Hash Tables
E N D
Presentation Transcript
Ellen Walker CPSC 201 Data Structures Hiram College Hash Tables
Breaking the Rules • The fastest possible search algorithm, if you only compare two items at once, is O(log n) where n is the number of items in the table. • But, if we can figure out a way to compare multiple items at once, we can beat that!
Magic Address Calculator • Represent your table as an array • Add a new function, the “magic address calculator” • The input to this function is the key • The output of this function is the address to look in • No comparisons, so we’re not limited to log n. • In fact, if the calculator takes the same time for every input, it’s constant time search!

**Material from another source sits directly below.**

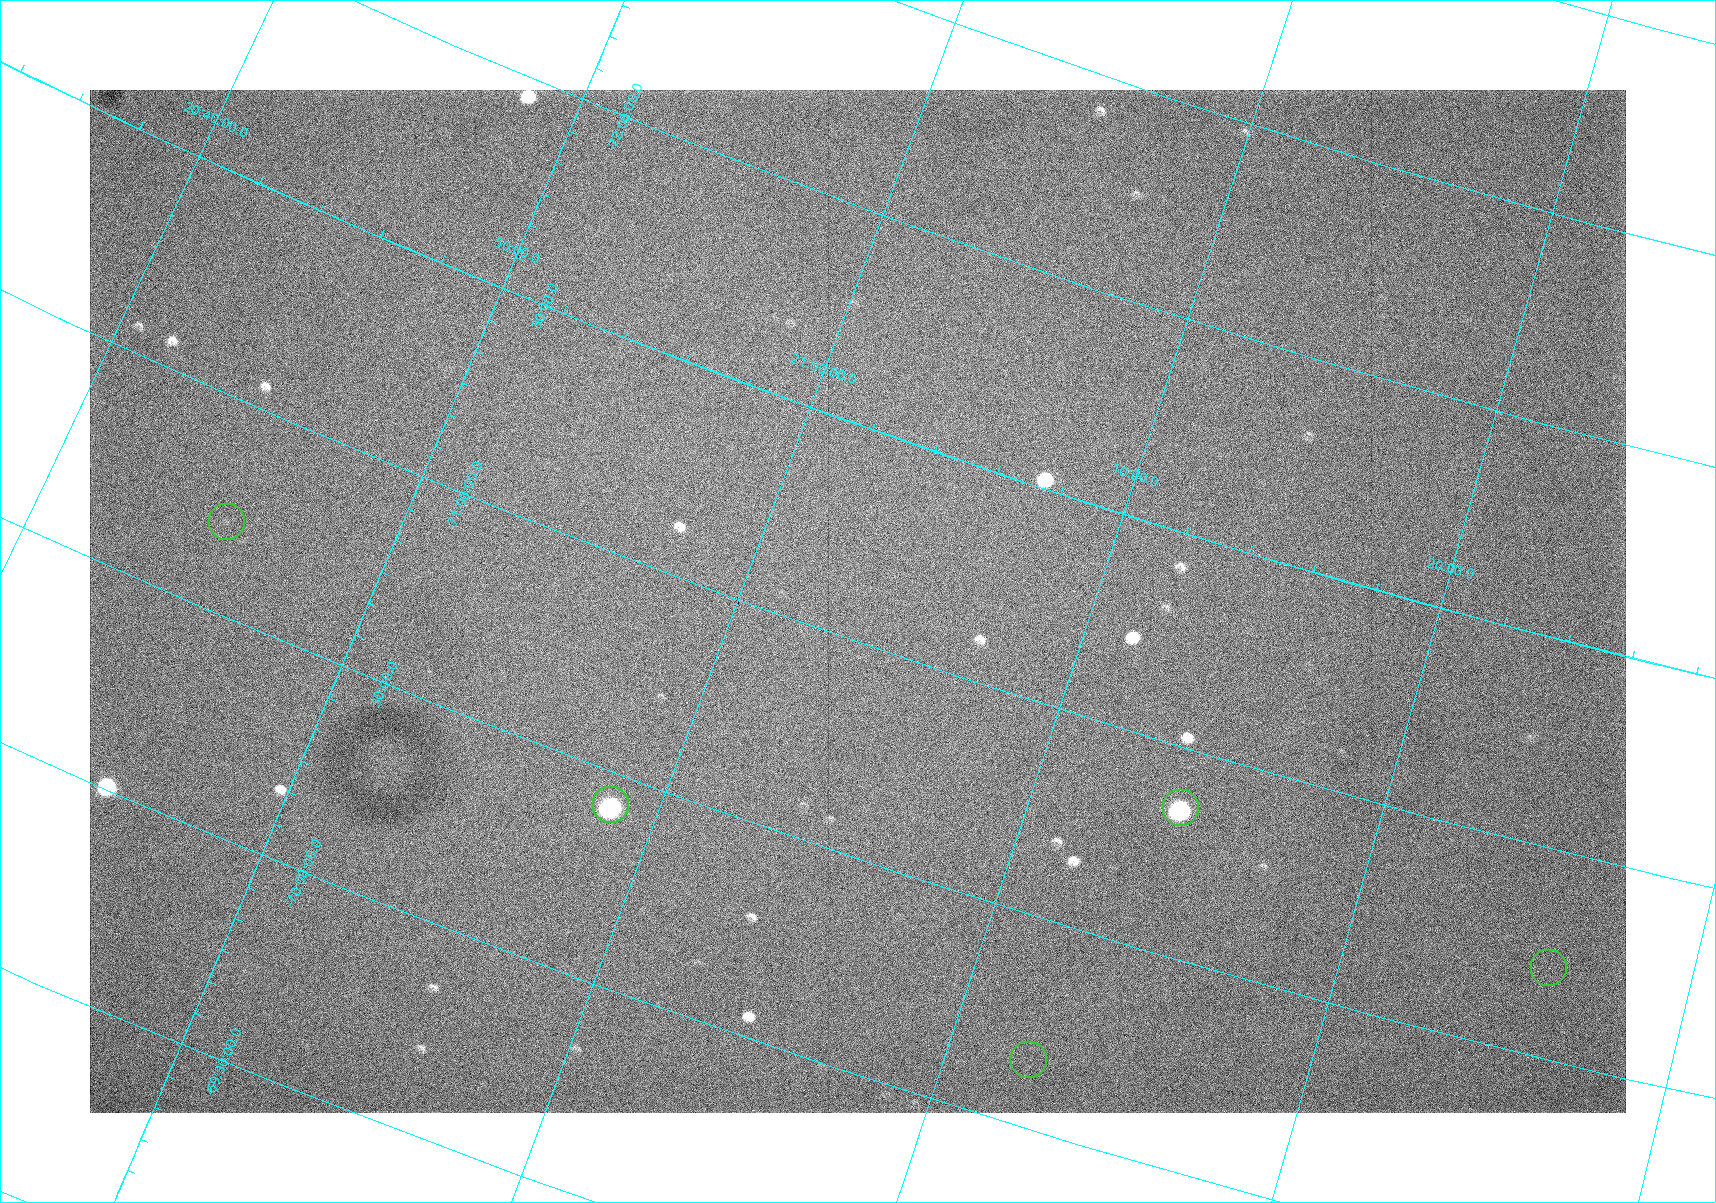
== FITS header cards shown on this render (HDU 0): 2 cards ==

Hash Function • The “magic calculator” function is called a hash function • It treats the key as a sequence of bits or an integer, regardless of its original type • Example hash functions (not very good ones) • Last two digits of the integer (table size 100) • Divide the bit string into sequences of 8 bits and XOR all sequences together (table size 256)

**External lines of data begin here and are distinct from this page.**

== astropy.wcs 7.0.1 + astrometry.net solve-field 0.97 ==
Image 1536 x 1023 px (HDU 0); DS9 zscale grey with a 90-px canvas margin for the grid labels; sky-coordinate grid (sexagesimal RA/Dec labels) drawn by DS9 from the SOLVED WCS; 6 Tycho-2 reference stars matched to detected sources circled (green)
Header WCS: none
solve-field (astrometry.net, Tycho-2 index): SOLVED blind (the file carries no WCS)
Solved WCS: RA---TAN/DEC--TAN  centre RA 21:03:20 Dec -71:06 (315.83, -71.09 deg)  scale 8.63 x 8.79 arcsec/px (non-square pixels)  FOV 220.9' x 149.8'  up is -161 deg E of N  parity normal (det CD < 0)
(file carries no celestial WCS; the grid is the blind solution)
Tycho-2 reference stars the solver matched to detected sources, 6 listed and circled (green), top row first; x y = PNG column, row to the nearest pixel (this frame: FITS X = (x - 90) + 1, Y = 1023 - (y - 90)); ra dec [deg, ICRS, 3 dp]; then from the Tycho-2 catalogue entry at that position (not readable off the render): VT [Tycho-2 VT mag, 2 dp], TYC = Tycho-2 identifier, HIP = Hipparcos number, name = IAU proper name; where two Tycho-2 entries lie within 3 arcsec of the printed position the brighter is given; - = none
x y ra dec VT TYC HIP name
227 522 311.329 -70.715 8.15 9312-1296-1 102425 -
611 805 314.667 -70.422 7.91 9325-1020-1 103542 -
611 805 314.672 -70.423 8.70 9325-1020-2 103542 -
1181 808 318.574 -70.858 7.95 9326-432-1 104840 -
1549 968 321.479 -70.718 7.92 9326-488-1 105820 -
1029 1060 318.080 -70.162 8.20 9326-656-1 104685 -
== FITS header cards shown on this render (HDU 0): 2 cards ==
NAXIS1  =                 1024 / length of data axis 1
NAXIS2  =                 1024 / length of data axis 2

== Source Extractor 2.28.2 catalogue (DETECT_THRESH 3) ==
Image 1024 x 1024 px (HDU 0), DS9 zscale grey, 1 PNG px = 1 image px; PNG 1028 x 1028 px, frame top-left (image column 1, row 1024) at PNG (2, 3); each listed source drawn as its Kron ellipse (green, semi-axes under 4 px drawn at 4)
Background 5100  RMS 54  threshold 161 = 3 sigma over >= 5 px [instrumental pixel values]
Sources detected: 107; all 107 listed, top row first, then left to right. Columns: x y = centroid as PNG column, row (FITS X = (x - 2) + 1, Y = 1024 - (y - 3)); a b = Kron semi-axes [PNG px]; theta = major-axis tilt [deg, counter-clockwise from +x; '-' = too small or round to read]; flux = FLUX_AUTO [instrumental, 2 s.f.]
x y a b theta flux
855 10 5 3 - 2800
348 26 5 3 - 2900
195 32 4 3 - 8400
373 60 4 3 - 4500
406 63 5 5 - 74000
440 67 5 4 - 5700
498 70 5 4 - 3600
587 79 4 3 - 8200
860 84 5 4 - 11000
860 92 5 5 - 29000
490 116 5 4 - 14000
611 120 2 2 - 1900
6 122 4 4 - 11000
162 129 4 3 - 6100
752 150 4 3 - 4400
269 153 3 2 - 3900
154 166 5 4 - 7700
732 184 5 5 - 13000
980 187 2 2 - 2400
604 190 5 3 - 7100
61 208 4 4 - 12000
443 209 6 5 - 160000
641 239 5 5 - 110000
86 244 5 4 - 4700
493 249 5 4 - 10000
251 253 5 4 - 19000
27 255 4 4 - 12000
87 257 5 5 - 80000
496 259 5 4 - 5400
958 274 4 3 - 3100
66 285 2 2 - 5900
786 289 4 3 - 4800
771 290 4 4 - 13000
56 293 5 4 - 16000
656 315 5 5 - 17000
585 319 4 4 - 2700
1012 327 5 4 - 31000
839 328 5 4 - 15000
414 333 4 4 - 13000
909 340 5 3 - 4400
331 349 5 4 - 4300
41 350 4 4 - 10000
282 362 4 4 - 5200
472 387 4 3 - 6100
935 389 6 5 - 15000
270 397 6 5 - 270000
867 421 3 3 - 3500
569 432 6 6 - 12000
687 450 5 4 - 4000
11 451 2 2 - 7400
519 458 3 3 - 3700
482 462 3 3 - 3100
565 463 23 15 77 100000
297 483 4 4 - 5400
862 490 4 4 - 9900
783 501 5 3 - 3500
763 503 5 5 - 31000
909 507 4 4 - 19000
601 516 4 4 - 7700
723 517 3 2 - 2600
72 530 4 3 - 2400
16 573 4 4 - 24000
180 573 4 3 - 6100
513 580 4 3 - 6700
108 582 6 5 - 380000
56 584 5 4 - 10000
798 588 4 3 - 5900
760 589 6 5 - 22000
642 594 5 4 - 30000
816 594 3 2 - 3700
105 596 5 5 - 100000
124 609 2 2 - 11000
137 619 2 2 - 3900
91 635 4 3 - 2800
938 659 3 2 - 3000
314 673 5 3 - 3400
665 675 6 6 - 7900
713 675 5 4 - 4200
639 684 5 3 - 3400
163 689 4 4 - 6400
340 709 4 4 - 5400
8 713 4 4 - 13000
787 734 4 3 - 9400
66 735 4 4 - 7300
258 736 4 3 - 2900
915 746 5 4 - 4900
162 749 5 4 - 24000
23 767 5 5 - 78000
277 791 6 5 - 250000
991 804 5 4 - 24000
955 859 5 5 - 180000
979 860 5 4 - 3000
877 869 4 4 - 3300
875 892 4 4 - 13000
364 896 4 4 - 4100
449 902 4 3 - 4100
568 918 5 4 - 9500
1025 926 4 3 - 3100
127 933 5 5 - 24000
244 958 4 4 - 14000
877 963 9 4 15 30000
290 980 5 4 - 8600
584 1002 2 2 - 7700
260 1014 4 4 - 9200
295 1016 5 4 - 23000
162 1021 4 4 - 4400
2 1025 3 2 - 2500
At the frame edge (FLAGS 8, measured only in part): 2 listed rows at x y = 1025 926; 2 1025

Hash Table • Table is an array of TableSize, hash(key) is a function that returns a value from 0 to TableSize. • To insert: • Table[hash(key)] = key • To retrieve: • Result = Table[hash(key)] • To delete: • Table[hash(key)] = empty marker • Can it really be that simple?
Hash Table Collisions • If the size of the the table is smaller than the number of possible keys, then there must be at least two keys with the same hash value. • E.g. 202 and 102 if key is last 2 digits • If we want to insert both values, we will get a collision • The item we retrieve might not really have a matching key • The location to insert into might already be full
Avoiding Collisions • Make the table “big” (if you can afford it) • Pick the right hash function • If you know all possible keys, create a perfect hash function (unique value for each possible key) • Try to distribute all possible keys evenly among the addresses • Try to distribute the most likely keys evenly among the addresses
Choosing a Hash Function • Should return integers in a fixed range • Should be quick to compute • Should avoid obvious patterns of results • Should involve the entire search key
Typical Hash Functions • Taking an integer modulo a prime number • Prime number has only 1 and itself as factors • This avoids patterns of addresses • Easiest to analyze and most common • Folding (integer or bits) • Divide value into subgroups (k bits or digits) • Add or XOR together subgroups
Resolving Collisions byOpen Addressing • Find another place within the table for the item • Linear probing: new item goes in first empty space after the result of the hash function (Offsets are sequence of numbers) • Quadratic probing: first look in next space, then skip to 4th space, then 9th, then 16th, etc. (Offsets are sequence of squares) • Double hashing: use a second hash function on the key to find the offset. (Offsets are multiples of the second hash value)
Insertion with Open Addressing void insert(E item){ int address = hash(item); while(Table[address]!=null){ compute next offset address = address + offset } Table[address] = item; }
Retrieval with Open Addressing E retrieve(E item){ int address = hash(item); while((!table[address].equals(item))&& (table[address] != null)){ compute next offset address = address + offset } return( table[address]); //returns null if not found }
Issues with Open Addressing • Retrieval must follow same sequence of probes as insertion • If a collision fills a cell, then it forces a collision with the value that hashes directly to the cell. • Consider: • Hash(key) = key%11 • Sequence of items: 1,14,12,2,3,41,27,15 • Try linear, quadratic, double hash = key%7
Comparing Open Addressing Schemes • Linear probing is most prone to clustering • Large clumps of cells fill, causing long sequences of probes for each insertion • Quadratic probing is less prone to clustering • Each probe is even further from the “cluster” • No guarantee every slot will be searched, though! • Double hashing depends on the other hash function • Its base should be relatively prime to the original base so there is no pattern • In this case, it is as good or better than quadratic
Restructuring the Hash Table • Each “address” can contain multiple items • Bucket (set max # items per hash key) • Separate chaining (array of linked lists) • Our example again: • Hash(key) = key%11 • Sequence of items: 1,14,12,2,3,41,27,15
Separate chaining • Hash table as array of linked lists
Growing a Hash Table • Open addressing: • When the hash table is full, allocate a bigger one. • “Rehashing” = add each element from the original table to the full one using the new hash code. • Chaining: • When the lists are getting too long, allocate a bigger table • Rehash as above.